TheOrigRights · 29/06/2021 11:05

Oh, I do have lots of male friends, some who are just good mates (like brothers), but others who seem to look out for me in a more caring sort of way if that makes sense.

Yesmate · 29/06/2021 11:07

I’m 42 with an 8 year old. I’ve been single for 6 years and I wouldn’t change it for the world. People are obsessed with everyone being in a couple but I see so many friends in relationships that they are unhappy in and I simply don’t want that.

trancepants · 29/06/2021 11:18

42 and pretty much single since shortly after DS was born and my husband could not cope with my attentions not being solely focussed on him. I love being single.

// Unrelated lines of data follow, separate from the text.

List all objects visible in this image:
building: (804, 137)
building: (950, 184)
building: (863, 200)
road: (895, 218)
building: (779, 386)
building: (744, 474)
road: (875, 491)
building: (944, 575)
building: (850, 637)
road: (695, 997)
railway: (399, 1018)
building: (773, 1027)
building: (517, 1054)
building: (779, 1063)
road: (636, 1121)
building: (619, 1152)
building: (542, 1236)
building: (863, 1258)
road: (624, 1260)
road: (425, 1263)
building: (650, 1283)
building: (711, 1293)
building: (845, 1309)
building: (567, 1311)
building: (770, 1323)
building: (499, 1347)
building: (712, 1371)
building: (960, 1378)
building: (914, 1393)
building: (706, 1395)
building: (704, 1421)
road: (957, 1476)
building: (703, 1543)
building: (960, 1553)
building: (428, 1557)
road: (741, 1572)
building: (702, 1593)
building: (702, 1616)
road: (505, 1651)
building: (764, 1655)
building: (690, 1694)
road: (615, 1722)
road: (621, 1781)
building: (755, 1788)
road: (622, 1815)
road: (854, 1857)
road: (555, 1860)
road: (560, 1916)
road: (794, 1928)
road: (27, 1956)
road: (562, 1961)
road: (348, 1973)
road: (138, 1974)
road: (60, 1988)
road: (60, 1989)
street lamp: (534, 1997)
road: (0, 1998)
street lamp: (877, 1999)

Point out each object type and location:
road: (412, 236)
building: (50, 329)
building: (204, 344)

I have found my absolute passions in life in the last few years and just love having a life that's all about my child and the things that make us both happy. Tbh, even my friends who are happy in their marriages really do seem to bring so much more to the table than they take. And I never, ever want that in my life again.

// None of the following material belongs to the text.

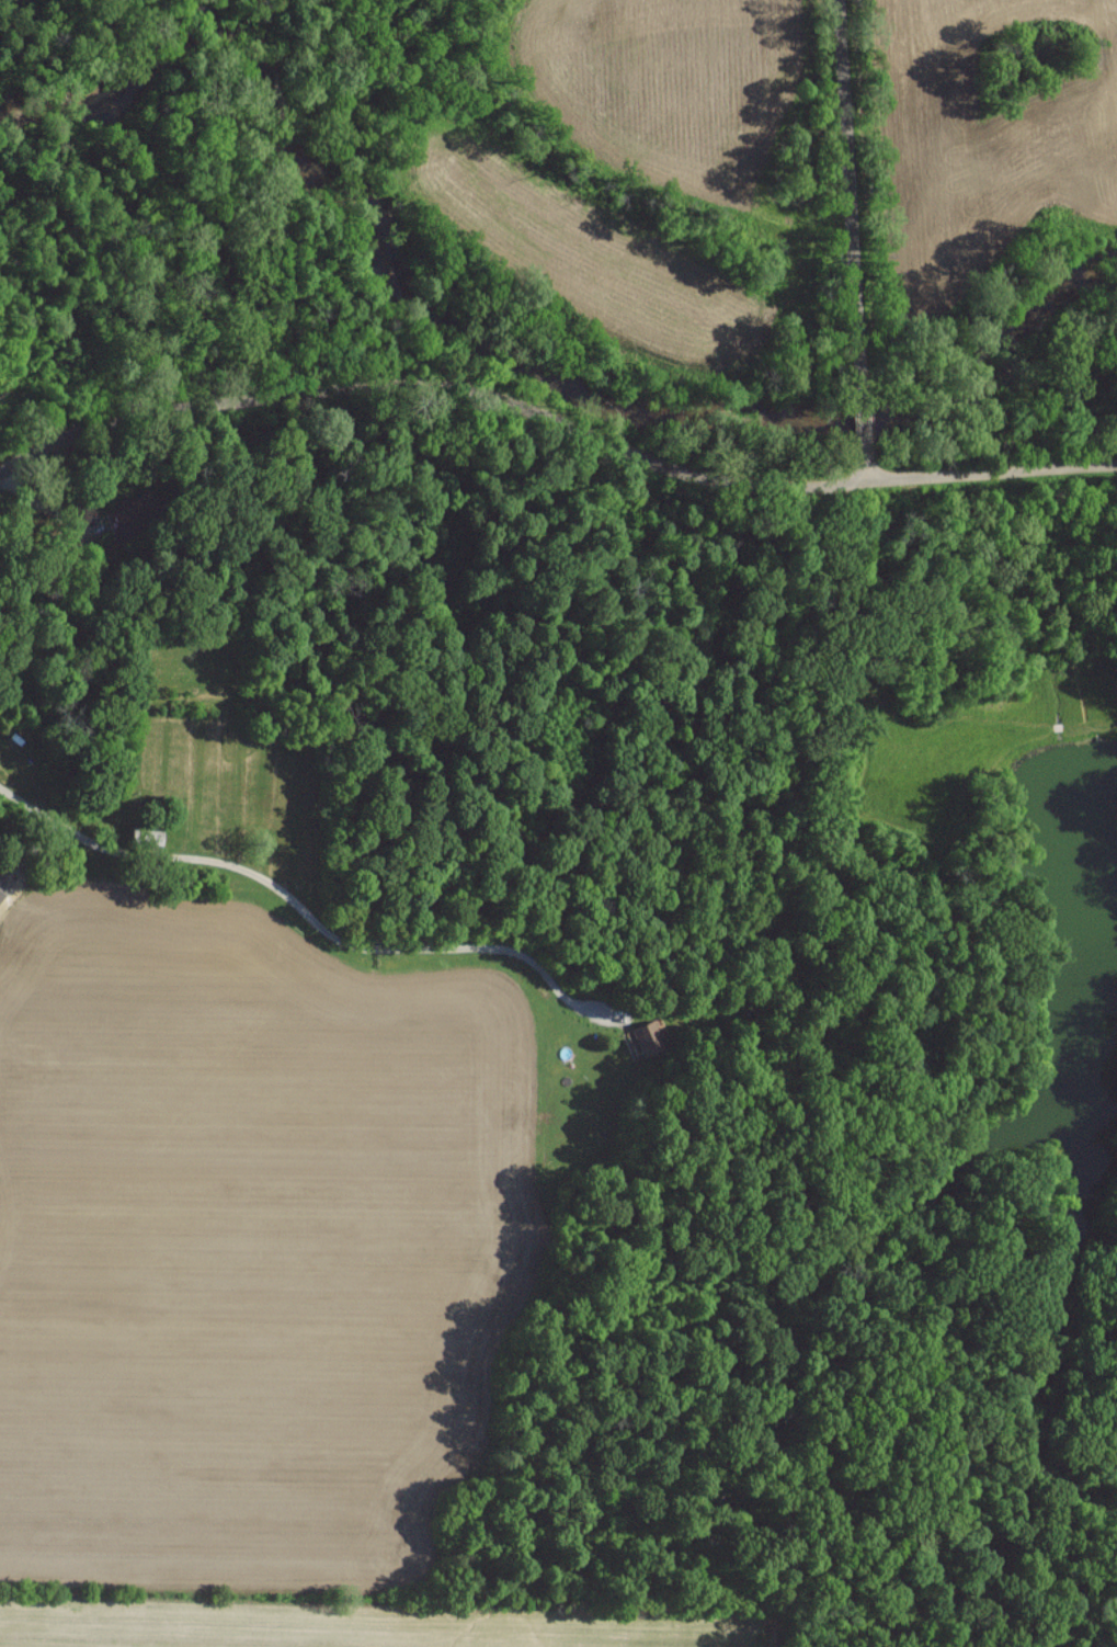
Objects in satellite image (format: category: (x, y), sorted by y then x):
road: (853, 239)
road: (549, 447)
building: (648, 1036)
crop: (257, 1280)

I would only really consider a relationship with someone where we dated but didn't live together or live enmeshed lives. 1. Because I don't want to live with someone and have to prioritise an adult's needs and wants alongside my own and my child's. And 2. Because my DS deserves complete stability in his home life. He already has a nightmare of a father to contend with. I shield him from that and ensure their relationship is as positive as one as is possible now. But when DS is older and XH starts trying to guilt and manipulate him, the main way I can protect my adult DS from him is to ensure that he's a strong, confident adult who is less prone to being manipulated by a narcissist. And I do that by ensuring that he always feels safe and secure in his childhood/teens. I won't risk bringing someone heavily into our lives and potentially destabilising the security I provide him with now.

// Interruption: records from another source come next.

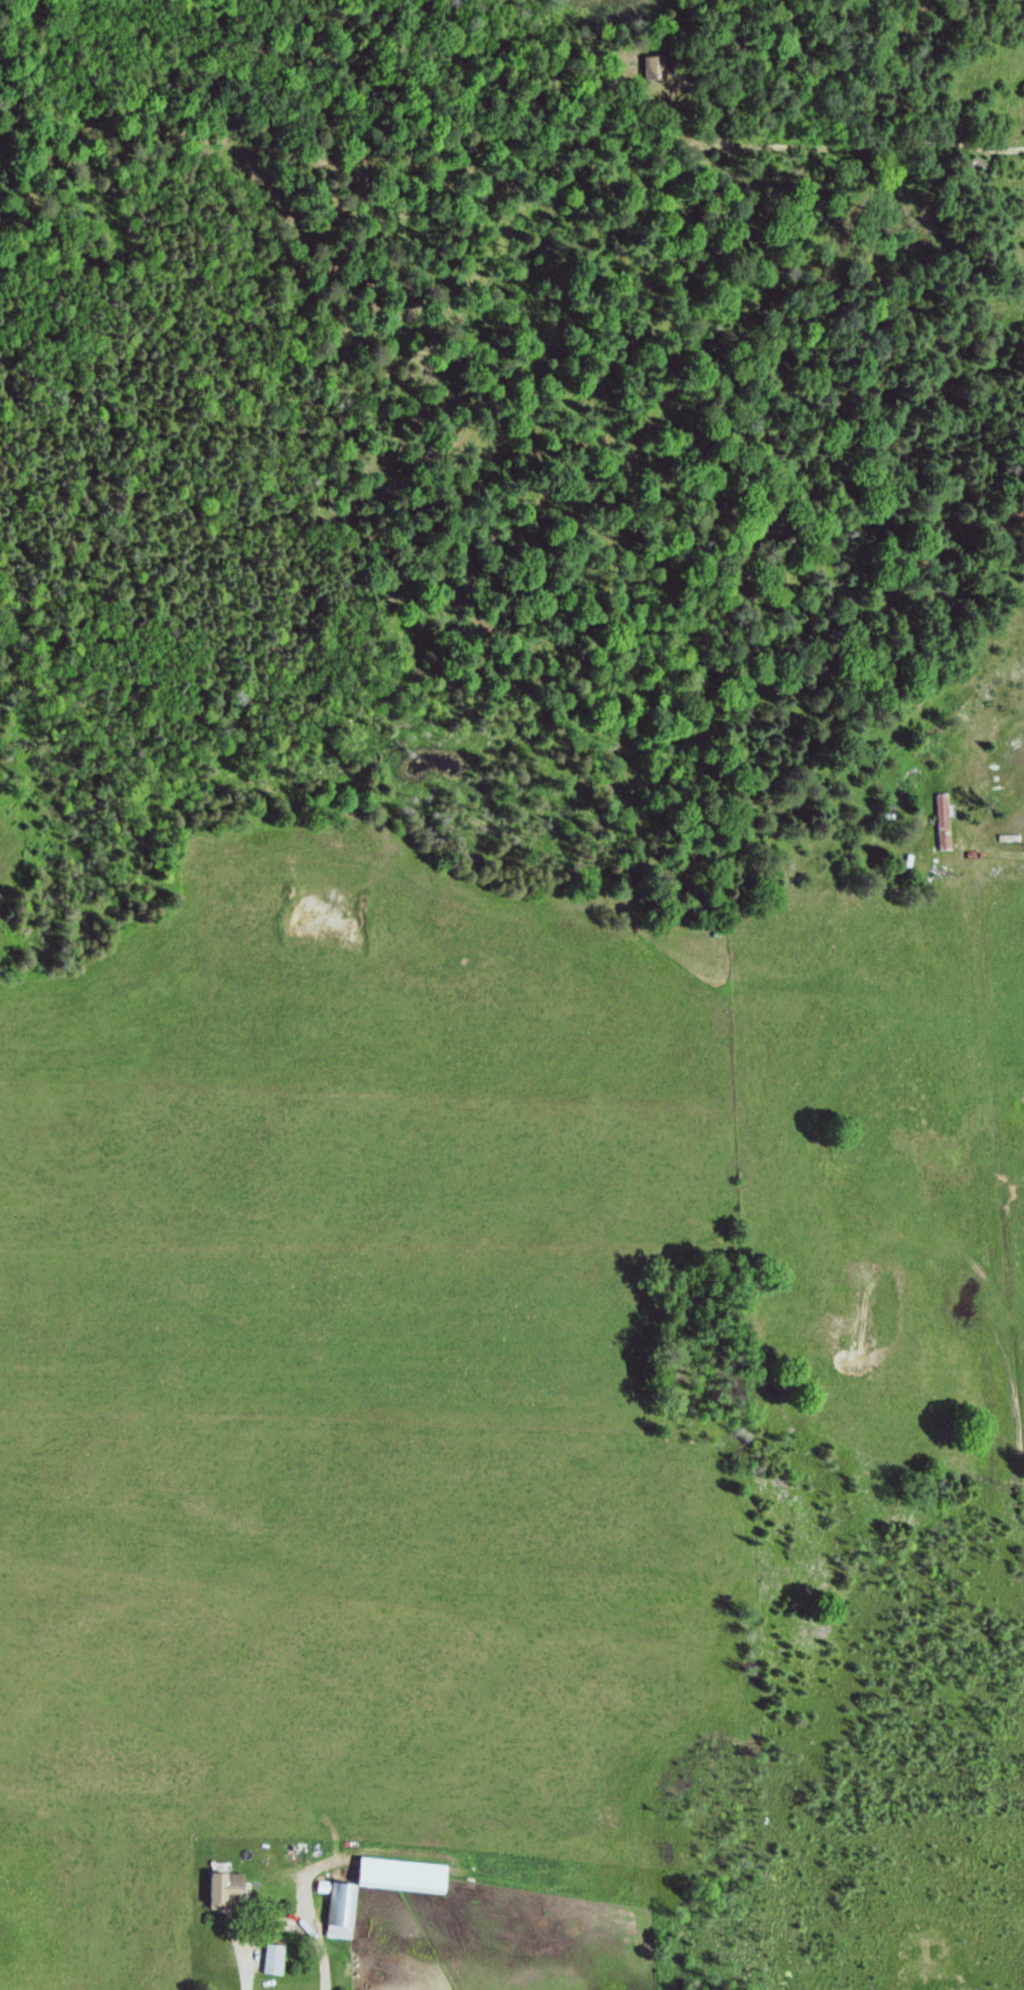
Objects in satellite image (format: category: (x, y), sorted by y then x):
building: (655, 68)
road: (828, 147)
building: (944, 822)
building: (380, 1888)
building: (227, 1889)
building: (273, 1959)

Also, being single for such a long time has actually opened my eyes to the fact that I have some sexual attraction for some women. It's taken me by surprise as I've always identified as 100% straight but I'm coming to realise that since my teens I've deliberately focussed on my attraction to men and used that to ignore any attraction I had to women. I've recently remembered when I was 15, developing feelings for one of my friends and the relief when I decided that the massive crush I had for years on a guy who lived near me meant I couldn't possibly be gay. I clearly had internalised homophobia pushing me to only indulge in my attractions to men and push down any attraction to women. So it's been extremely liberating to have this time to actually get to know myself so much better.

Poolbridge · 29/06/2021 11:30

I am early 40s, single with 2 DC, and happily single. I wouldn’t change it for the world. I love not having the emotional turmoil of trying to accomodate a manchild, and feel no desire to look for a partner. I don’t miss companionship as I have great relationships with my parents and a number of friends. Like @mrspainful mentioned, I wouldn’t want a partner because of the risks with step-parenting.

After a formerly utterly miserable marriage and relationship with my DC’s father, I am so grateful to be on my own and happy in my own company. I don’t know of any of my friends feeling sorry for me because I am single. But perhaps they have some compassion due to the extra burdens raising children on your own.

NeonK · 29/06/2021 11:43

I'm a single parent of teenagers in my 40s and I love being single. I have amazing friends and family (who I don't think see me as tragic!), and a fulfilling career. My teenagers are pretty good company and still happy to holiday with me (although I'm equally happy to go alone or with friends/family).

I wouldn't rule out a relationship in future but can't ever see myself living with someone again, value my independence and not having to consult with someone. I'm probably a fairly selfish creature.

I do enjoy sex but I don't have a problem with casual sex from time to time, have had the occasional FWB or ONS.